◆ **Отрывок**:
▼

Технологическая революция в военном деле сделала излишним присутствие на поле боя тел самих сражающихся солдат. Во время военных интервенций последнего десятилетия погибали почти исключительно враги США и Запада. В будущем же, по мнению так называемых «технологов» в американском военном истеблишменте, «число погибших, по крайней мере в вооруженных силах США, будет стремиться к нулю» (с. 62). Поэтому в качестве единственно возможной эффективной стратегии противостояния этому в условиях асимметрии сил развивается — или, вернее, возрождается — стратегия герильи, то есть партизанской войны. Герилья образует полицентрические сети, которые невозможно победить посредством иерархически организованной военной машины: «Для борьбы с сетью нужна другая сеть» (с. 82).
Более того, Хардт и Негри делают противоречащий нашей интуиции вывод о первичности сопротивления, несмотря на то что привычное употребление данного понятия намекает на противоположное, указывая на ре-акцию на что-либо. (Ср. с высказыванием Сартра о том, что еврейство порождено антисемитизмом.) По мнению авторов «Множества», такой подход делает возможным иное видение современных конфликтов, позволяет увидеть весь процесс снизу, открывая возможные альтернативы. Итак, продуктивность и креативность сопротивления оказываются первичными по отношению к структурам господства. Здесь прослеживается определенная динамика: если в революционных движениях модерна банды и отряды герильерос часто объединялись в народные армии (как, например, в Китае или во Вьетнаме), то в 60-х годах в рамках общей критики недемократических структур вновь актуальной стала считаться полицентрическая модель партизанской войны. Хотя часто партизанское движение было не чем иным, как копией армии. Лишь с изменением способа производства, например с размыванием границ между трудом и самой жизнью (постфордизм), сетевые схватки были как бы заново открыты теорией и практикой сопротивления. Их возглавили активисты различных направлений, боровшихся в сфере политики идентичности (феминистки, сексуальные и расовые меньшинства), и особенно участники возникшего в 1990-е глобального движения протеста (так называемые анти— и альтерглобалисты). Однако сетевой способ организации характерен для многих структур, добивающихся совершенно разных целей: антиглобалистов, наркомафии, исламского террористического интернационала. Таким образом, сетевой характер сам по себе еще не означает эмансипаторной направленности той или иной организации. Для проведения основополагающего различия, по мнению авторов, следует учитывать базовые изменения, произошедшие в способе производства, а следовательно, и в способе производства самой общественной жизни.

▲

◆ **Задание 1**:
Ответьте по отрывку на три вопроса:
(a) К чему, по мнению «технологов» в американском военном истеблишменте, будет стремиться число погибших в вооруженных силах США?
(b) Какая стратегия развивается как единственно возможная эффективная стратегия противостояния в условиях асимметрии сил?
(c) Какие структуры, кроме антиглобалистов, названы среди тех, кому свойствен сетевой способ организации?
◆ **Задание 2**: Пожалуйста, перепишите в виде таблицы Markdown ту часть записей, что начинается с их первой строки и заканчивается строкой, содержащей «Verarbeitung usw., die», включая обе границы. Столбцы назовите «Номер» и «Строка записи», а пустые строки пропустите.

[Записи набора данных]
▼

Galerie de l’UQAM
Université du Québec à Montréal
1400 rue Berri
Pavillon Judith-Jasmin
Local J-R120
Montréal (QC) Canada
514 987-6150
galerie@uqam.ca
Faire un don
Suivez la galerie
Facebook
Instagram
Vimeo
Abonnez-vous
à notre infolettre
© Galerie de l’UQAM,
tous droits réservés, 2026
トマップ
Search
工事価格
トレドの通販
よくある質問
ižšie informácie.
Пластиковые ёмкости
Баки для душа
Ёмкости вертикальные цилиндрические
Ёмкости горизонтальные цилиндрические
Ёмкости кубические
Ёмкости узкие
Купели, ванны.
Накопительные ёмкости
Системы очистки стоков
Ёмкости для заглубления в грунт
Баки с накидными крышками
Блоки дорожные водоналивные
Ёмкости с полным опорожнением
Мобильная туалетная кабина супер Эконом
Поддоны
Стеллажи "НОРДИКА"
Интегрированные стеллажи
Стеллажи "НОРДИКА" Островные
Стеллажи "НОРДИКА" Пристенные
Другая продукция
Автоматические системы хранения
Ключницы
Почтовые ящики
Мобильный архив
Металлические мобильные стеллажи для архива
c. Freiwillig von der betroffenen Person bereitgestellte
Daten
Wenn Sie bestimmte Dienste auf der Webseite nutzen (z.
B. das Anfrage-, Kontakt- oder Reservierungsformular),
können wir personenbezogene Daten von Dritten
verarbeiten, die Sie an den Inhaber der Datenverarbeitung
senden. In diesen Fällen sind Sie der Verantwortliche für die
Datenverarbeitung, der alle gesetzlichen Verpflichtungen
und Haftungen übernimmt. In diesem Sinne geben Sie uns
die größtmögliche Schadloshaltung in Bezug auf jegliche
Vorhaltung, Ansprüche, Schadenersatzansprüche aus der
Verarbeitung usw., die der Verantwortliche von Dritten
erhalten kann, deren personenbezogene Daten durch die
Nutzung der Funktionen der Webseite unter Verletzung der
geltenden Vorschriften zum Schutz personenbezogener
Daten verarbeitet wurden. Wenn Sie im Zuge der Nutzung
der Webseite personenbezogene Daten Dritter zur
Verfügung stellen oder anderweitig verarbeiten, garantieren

▲

◆ **Ответ 1**:
(a) К нулю.
(b) Стратегия герильи, то есть партизанской войны.
(c) Наркомафия и исламский террористический интернационал.

◆ **Ответ 2**:
| Номер | Строка записи |
|---|---|
| 1 | Galerie de l’UQAM |
| 2 | Université du Québec à Montréal |
| 3 | 1400 rue Berri |
| 4 | Pavillon Judith-Jasmin |
| 5 | Local J-R120 |
| 6 | Montréal (QC) Canada |
| 7 | 514 987-6150 |
| 8 | galerie@uqam.ca |
| 9 | Faire un don |
| 10 | Suivez la galerie |
| 11 | Facebook |
| 12 | Instagram |
| 13 | Vimeo |
| 14 | Abonnez-vous |
| 15 | à notre infolettre |
| 16 | © Galerie de l’UQAM, |
| 17 | tous droits réservés, 2026 |
| 18 | トマップ |
| 19 | Search |
| 20 | 工事価格 |
| 21 | トレドの通販 |
| 22 | よくある質問 |
| 23 | ižšie informácie. |
| 24 | Пластиковые ёмкости |
| 25 | Баки для душа |
| 26 | Ёмкости вертикальные цилиндрические |
| 27 | Ёмкости горизонтальные цилиндрические |
| 28 | Ёмкости кубические |
| 29 | Ёмкости узкие |
| 30 | Купели, ванны. |
| 31 | Накопительные ёмкости |
| 32 | Системы очистки стоков |
| 33 | Ёмкости для заглубления в грунт |
| 34 | Баки с накидными крышками |
| 35 | Блоки дорожные водоналивные |
| 36 | Ёмкости с полным опорожнением |
| 37 | Мобильная туалетная кабина супер Эконом |
| 38 | Поддоны |
| 39 | Стеллажи "НОРДИКА" |
| 40 | Интегрированные стеллажи |
| 41 | Стеллажи "НОРДИКА" Островные |
| 42 | Стеллажи "НОРДИКА" Пристенные |
| 43 | Другая продукция |
| 44 | Автоматические системы хранения |
| 45 | Ключницы |
| 46 | Почтовые ящики |
| 47 | Мобильный архив |
| 48 | Металлические мобильные стеллажи для архива |
| 49 | c. Freiwillig von der betroffenen Person bereitgestellte |
| 50 | Daten |
| 51 | Wenn Sie bestimmte Dienste auf der Webseite nutzen (z. |
| 52 | B. das Anfrage-, Kontakt- oder Reservierungsformular), |
| 53 | können wir personenbezogene Daten von Dritten |
| 54 | verarbeiten, die Sie an den Inhaber der Datenverarbeitung |
| 55 | senden. In diesen Fällen sind Sie der Verantwortliche für die |
| 56 | Datenverarbeitung, der alle gesetzlichen Verpflichtungen |
| 57 | und Haftungen übernimmt. In diesem Sinne geben Sie uns |
| 58 | die größtmögliche Schadloshaltung in Bezug auf jegliche |
| 59 | Vorhaltung, Ansprüche, Schadenersatzansprüche aus der |
| 60 | Verarbeitung usw., die der Verantwortliche von Dritten |